As I made my way out, I bumped into one of the organizers. "We never promised a game," he  said nervously. "You actually believe that?" I asked back. "I don't think you're going to like the fallout from this. And you better have a good PR team to deal with this because people will get nasty."

There too was this man who couldn't contain his anger when one of the ushers told him that once he left the venue, he wouldn't be allowed back inside. Suffice to say that I cannot print what he said and it surely wasn't anything charitable.

Before I went home, I decided to have a late night dinner at Pho Hoa along Wilson Street in San Juan. It was there were I first read the Tweets and angry status messages on Facebook. At first they were borne of frustration. By mid-morning, it got vicious. 

Then I Tweeted:

Earlier, I said this could have been avoided. The right thing to do would have been to cancel it before the point of no return. Take the loss and eat humble pie. Even though the fans would feel short changed, at least there would be proper refunds and the organizers manned up and owned up to it. It will be all forgotten and forgiven. And remember, you are talking to a populace that has had it with corrupt and inept government officials who get away with their thievery. Instead, there have been responses about not promising a game that only infuriated the already disgruntled. And about the event being for charity and maybe we didn't need to refund. That is… not the appropriate thing to say at all. I thought if people were more forthright then there would be no displeasure.

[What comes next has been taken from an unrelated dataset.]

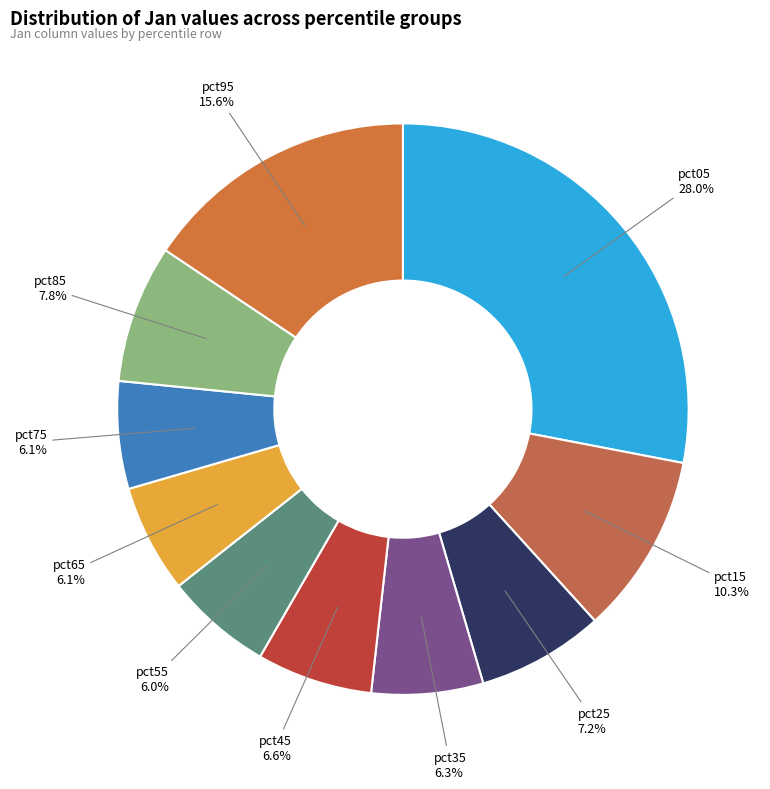

Is there any slice that represents more than half of the pie?

No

I have been told that the disconnect with the NBA was known by some of the organizers some time ago. Whatever it is… this shouldn't have happened. It sends the national team off on a sour note. It gives the MVP Group a blackeye too. This after all MVP's done. Furthermore, I wonder if this will affect the team's training in Miami and well, Blatche playing for the national team. I really have no idea as I don't really talk to the coaching staff or management of the team. 

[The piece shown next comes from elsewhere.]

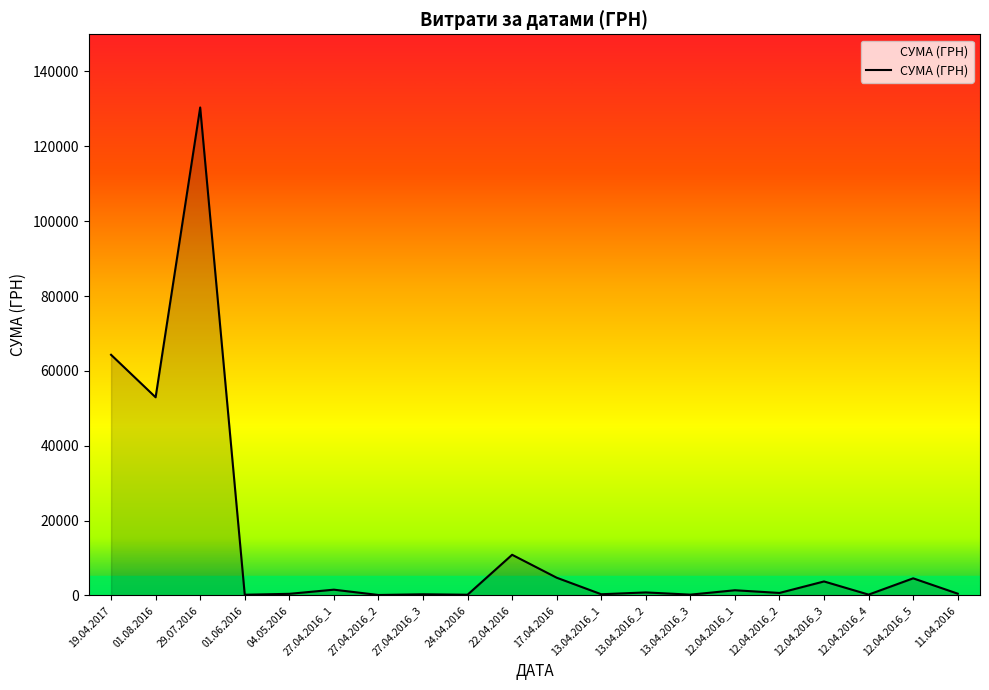

Count the number of categories in the chart.

20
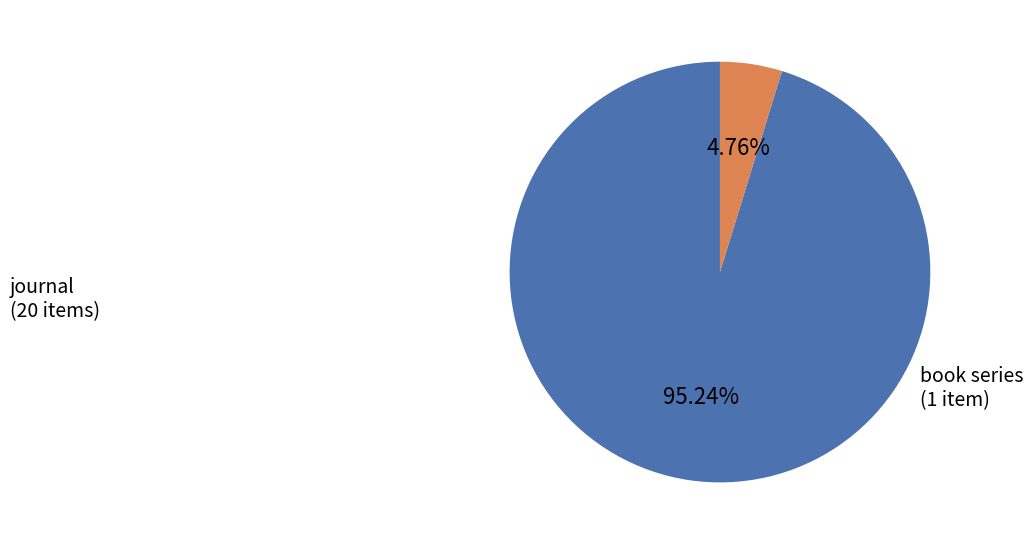

To the nearest percent, what portion does book series represent?

5%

I Tweeted MVP early in the morning offering sympathies and thanking him for his giving back a lot. 

Even sleep couldn't get that bad feeling out of me. Even as the NBA came out with a statement with regards to the mess, it left even more questions. If there were problems early on, why wasn't it resolved? Did they assume that by supposedly changing the format to a drills/practice/workout it would be all right with the fans? Why didn't the advertising and promotional materials communicate that? Were the organizers still thinking there'd be an 11th hour change from the NBA's stance? If there was the possibility of this backfiring, why weren't PR plans put in place? As someone who practices public relations for a living, there should always always be PR plans in place regardless of how an event goes. That way no one is caught unawares.

This morning, I spoke to a friend who is a part of this event and he lamented, "You know, this is one of those things where everybody loses."

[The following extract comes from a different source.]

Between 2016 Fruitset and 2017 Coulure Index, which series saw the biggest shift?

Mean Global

Yes, and unfortunately, it's the sad and painful truth. But what will compound this is that it will hurt for a very long time.


I remember before the very first NBA Asia Challenge, I asked Scott Levy, NBA Asia's top man about the possibility of having a pre-season or regular season match in the Philippines. Having lived in the US and watched quite a number of live NBA games, I was more excited about the fact that it could be held in the Philippines for our countrymen to experience. Scott said that there were some things that needed to happen and when it does it will happen. 

After two NBA Asia Challenges and a number of Jr. NBA and other events, the first ever pre-season game in Manila was held. While wasn't the best of performances because it wasn't packed and it coincided with a terrible traffic jam, it looked good. Finally, the magic and excitement of the NBA was here.

I missed the previous game of the NBA players because I was abroad with the Azkals and was doubly excited for this Last Home Stand. It sure was a massive disappointment that it ended this way.